To their credit, the finance ministers from Saskatchewan and Alberta passed up the opportunity presented by reporters to trash equalization and those who receive it. “Well, the formula is the formula and we’re a have province,” said Saskatchewan’s minister Kevin Doherty. “Based on that formula, there is a lag effect.” Joe Ceci of Alberta also eschewed bashing equalization, instead blaming continued low oil prices for the fact that the NDP government may be forced to shelve millions of dollars in spending promised during the election campaign last May.

With all of the attention paid to equalization and the stories du jour (oil prices, infrastructure and possible expansion of the Canada Pension Plan), it’s  not surprising that reporters and columnists failed to put the whole transfer picture in perspective. Next fiscal year will mark ten years of operating with transfer formulae introduced by the Harper Conservatives following extensive consultation and discussion initiated by the Martin Liberals. The numbers released this week confirm that since the first of those changes were introduced in 2007-08, increases in federal transfers have gone disproportionately to Alberta and Ontario while Nova Scotia and the other Atlantic provinces have seen increases well below the national average. This is partly due to changes in the economy and partly the result of  formula changes.

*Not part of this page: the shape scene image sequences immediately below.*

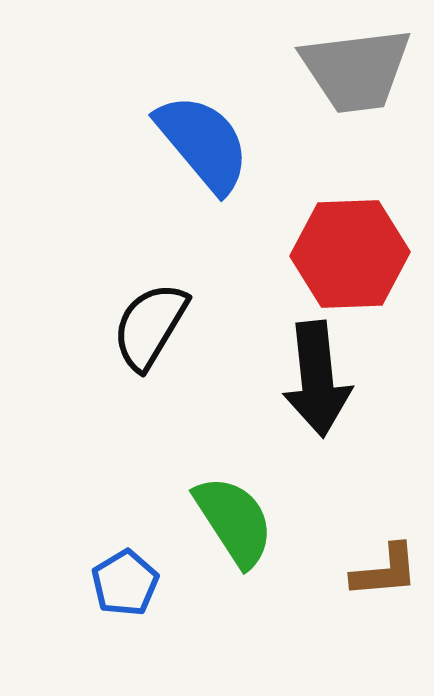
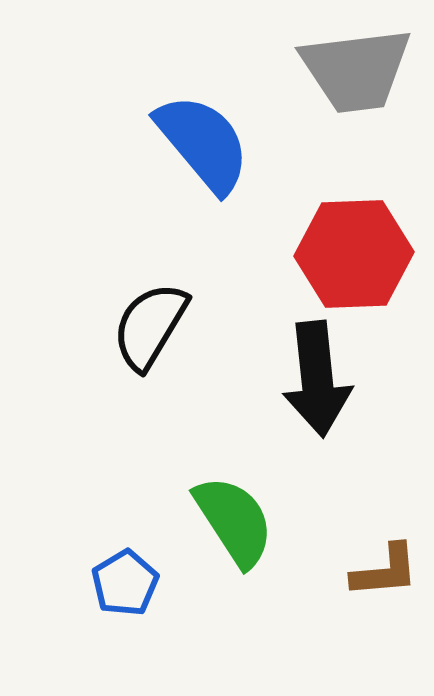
red hexagon: moved 4 px right
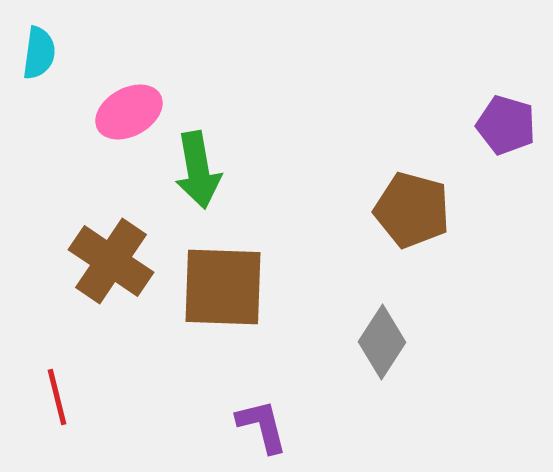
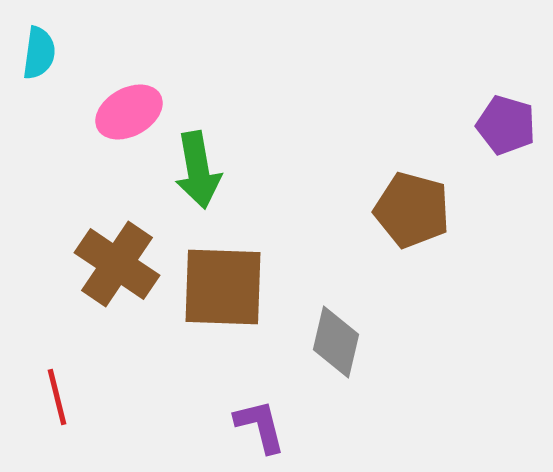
brown cross: moved 6 px right, 3 px down
gray diamond: moved 46 px left; rotated 20 degrees counterclockwise
purple L-shape: moved 2 px left
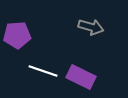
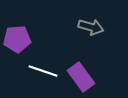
purple pentagon: moved 4 px down
purple rectangle: rotated 28 degrees clockwise
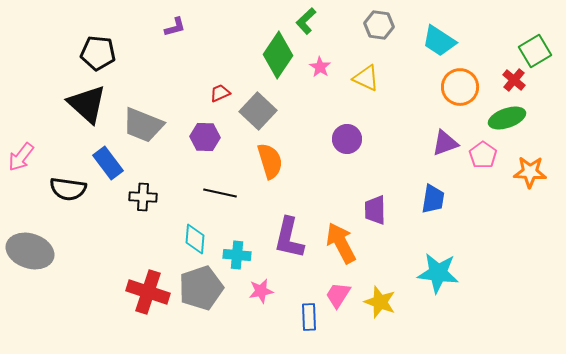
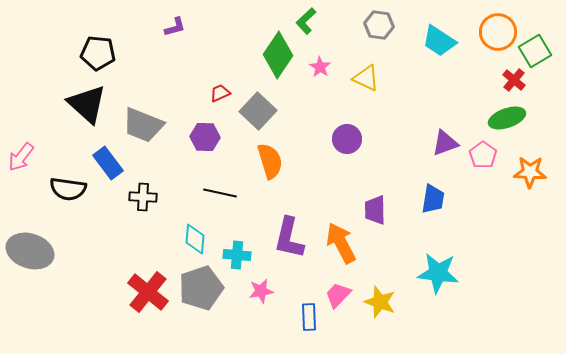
orange circle at (460, 87): moved 38 px right, 55 px up
red cross at (148, 292): rotated 21 degrees clockwise
pink trapezoid at (338, 295): rotated 12 degrees clockwise
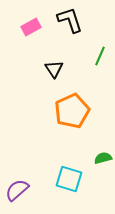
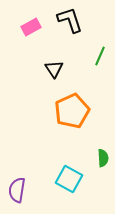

Change in Per capita transfers 2007-2017

2007-8          2016-7          % change

Canada     $1,434        $1,960              36.7

Alberta      $  797         $1,366             71.4

Ontario     $  948         $1,532             61.6

NS              $2,611         $3,240           24.1

NL              $2,882        $1,366          -52.6

A particularly damaging change was the move in 2014-15 to equal per capita health transfers, in which Alberta’s $1 billion windfall was paid for from the allotments to other provinces. Subsequent increases to those provinces have been applied to the lower base created in 2014-15. This has cost Nova Scotia $84 million the last three years. In the run up to this week’s meeting there were media stories about the desire of some finance ministers to talk about health funding. If such discussion did take place, the details remained behind closed doors, presumably because a new health deal is to be discussed by premiers and the prime minister early next year.

In the meantime, if reporters covering the finance ministers’ meeting had wanted to start a pity party, they could have taken a closer look at Newfoundland and Labrador, the nouveau-riche, easy-come-easy-go player in the fossil fuel casino. Once the poorest province in Confederation, Newfoundland traded dependency on Ottawa for dependency on oil early this century. Now that oil has let them down, Newfoundlanders are in tough. On Wednesday the new Liberal government in St. John’s announced a deficit for 2015-16 of $2 billion, which for a province of less than 530,000 people would be equivalent to a $16-billion deficit in Alberta instead of the latest projection of $6.1 billion. On top of that, Newfoundland has an accumulated per capita debt of $22,000, compared with about $5,000 in Saskatchewan and zero in Alberta. Yet, just like Alberta, B.C. and Saskatchewan, Newfoundland gets no equalization this year and its transfer for health and social programs is up by only $30 million.

In the final analysis, the media may be right, there is something wrong with the transfer system. It’s just that their definition of the problem is a lot different from mine.